Among the entries, find the lines with the string "открытого" and copy them.

Saved data entries
=-=-=-=-=

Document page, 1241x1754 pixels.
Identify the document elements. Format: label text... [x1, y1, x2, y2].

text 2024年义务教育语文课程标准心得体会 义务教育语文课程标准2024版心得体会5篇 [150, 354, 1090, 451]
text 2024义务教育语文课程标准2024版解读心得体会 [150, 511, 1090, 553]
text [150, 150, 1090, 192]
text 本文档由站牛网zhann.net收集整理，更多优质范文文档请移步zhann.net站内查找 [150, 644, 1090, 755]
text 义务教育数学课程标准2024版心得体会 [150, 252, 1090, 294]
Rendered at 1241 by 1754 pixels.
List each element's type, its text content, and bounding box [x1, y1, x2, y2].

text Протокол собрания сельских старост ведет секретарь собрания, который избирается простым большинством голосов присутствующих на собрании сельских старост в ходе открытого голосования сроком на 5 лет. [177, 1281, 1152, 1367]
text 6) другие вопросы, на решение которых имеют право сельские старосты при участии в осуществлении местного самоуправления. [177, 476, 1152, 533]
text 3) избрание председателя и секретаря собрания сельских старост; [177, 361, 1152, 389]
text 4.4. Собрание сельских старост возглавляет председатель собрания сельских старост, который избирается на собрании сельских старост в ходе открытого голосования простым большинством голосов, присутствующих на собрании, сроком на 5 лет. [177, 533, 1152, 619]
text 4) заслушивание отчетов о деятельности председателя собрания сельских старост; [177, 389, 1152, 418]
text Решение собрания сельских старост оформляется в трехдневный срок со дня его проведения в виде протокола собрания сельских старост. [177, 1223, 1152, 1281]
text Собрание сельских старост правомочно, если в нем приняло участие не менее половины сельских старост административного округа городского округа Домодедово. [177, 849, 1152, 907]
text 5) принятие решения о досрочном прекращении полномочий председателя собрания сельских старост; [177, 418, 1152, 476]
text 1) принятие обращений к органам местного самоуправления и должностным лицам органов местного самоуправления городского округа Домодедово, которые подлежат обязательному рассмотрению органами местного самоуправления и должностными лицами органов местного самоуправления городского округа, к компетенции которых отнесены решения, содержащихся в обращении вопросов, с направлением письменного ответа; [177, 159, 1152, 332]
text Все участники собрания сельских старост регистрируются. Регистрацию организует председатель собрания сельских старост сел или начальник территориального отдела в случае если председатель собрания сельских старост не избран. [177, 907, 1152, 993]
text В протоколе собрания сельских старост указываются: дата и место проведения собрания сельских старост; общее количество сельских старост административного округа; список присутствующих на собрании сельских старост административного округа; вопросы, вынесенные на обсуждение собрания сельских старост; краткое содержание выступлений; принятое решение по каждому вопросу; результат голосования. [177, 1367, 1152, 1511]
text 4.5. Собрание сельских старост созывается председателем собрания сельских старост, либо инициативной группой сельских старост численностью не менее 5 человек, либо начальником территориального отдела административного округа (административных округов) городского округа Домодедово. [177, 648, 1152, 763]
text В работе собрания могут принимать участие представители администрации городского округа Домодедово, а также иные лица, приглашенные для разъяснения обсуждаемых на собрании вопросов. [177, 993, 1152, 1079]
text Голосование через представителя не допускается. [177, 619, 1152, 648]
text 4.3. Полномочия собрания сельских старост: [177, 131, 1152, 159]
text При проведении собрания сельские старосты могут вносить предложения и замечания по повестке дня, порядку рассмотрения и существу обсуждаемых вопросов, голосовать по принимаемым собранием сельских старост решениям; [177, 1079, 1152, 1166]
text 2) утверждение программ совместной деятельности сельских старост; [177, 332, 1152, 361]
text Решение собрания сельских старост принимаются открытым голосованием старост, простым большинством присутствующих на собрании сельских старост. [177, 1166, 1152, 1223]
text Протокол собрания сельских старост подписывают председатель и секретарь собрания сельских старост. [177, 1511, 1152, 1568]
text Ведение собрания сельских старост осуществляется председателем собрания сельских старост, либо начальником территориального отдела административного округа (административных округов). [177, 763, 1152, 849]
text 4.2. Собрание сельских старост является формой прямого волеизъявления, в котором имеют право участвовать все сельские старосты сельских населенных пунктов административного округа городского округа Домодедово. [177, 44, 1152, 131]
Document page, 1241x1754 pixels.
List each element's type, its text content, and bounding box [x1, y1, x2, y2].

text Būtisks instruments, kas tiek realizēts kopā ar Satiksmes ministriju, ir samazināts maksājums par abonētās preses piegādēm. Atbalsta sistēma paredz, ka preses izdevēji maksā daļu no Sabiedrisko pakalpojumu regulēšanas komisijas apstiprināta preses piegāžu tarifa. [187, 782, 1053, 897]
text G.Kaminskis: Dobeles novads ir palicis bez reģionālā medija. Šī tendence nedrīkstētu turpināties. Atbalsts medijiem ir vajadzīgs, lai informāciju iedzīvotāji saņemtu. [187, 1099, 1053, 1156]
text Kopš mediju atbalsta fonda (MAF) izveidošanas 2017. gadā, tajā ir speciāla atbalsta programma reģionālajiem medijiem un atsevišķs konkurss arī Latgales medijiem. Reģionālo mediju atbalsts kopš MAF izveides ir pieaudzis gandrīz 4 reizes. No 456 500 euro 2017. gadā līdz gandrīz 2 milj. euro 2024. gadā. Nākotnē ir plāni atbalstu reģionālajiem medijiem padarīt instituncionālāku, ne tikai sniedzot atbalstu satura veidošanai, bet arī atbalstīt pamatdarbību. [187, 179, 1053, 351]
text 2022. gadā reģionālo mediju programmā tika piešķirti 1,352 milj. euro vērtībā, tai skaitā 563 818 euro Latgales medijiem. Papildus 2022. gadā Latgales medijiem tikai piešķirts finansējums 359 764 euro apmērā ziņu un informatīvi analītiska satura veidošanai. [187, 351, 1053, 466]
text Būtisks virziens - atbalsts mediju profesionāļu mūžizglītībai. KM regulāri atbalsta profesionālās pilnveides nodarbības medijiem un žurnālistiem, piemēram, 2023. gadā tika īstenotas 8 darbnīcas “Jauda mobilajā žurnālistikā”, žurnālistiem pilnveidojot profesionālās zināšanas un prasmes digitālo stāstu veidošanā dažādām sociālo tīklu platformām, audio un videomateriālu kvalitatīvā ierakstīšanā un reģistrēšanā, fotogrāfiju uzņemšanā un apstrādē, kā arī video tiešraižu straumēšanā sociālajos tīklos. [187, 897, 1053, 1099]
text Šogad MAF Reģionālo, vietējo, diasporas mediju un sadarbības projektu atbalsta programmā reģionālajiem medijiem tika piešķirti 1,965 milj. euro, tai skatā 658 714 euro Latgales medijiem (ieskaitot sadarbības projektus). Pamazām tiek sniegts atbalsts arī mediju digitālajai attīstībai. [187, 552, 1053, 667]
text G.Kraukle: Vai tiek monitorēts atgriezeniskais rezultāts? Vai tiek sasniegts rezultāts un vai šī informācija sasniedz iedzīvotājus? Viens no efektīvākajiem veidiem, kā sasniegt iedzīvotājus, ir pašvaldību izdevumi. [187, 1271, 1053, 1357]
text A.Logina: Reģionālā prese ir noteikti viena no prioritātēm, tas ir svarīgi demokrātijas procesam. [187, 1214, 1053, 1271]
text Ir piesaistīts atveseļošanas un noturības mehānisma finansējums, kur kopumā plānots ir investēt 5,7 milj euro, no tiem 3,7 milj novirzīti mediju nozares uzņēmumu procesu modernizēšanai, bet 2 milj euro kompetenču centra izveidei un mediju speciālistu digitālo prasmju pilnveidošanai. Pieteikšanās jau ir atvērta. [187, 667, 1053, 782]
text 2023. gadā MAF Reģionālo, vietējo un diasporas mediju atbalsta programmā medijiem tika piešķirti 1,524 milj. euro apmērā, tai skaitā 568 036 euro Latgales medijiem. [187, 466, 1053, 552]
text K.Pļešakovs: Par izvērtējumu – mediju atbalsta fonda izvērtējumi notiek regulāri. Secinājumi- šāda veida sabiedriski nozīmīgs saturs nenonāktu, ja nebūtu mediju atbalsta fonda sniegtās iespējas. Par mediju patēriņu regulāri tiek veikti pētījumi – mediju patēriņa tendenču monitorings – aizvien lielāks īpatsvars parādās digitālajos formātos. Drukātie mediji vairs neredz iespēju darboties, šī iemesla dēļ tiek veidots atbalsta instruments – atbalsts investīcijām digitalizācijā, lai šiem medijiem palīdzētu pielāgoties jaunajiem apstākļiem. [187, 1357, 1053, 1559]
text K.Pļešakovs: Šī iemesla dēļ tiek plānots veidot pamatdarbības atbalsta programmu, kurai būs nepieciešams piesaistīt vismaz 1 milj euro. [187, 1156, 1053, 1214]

=-=-=-=-=

Written reply:
text Протокол собрания сельских старост ведет секретарь собрания, который избирается простым большинством голосов присутствующих на собрании сельских старост в ходе открытого голосования сроком на 5 лет. [177, 1281, 1152, 1367]
text 4.4. Собрание сельских старост возглавляет председатель собрания сельских старост, который избирается на собрании сельских старост в ходе открытого голосования простым большинством голосов, присутствующих на собрании, сроком на 5 лет. [177, 533, 1152, 619]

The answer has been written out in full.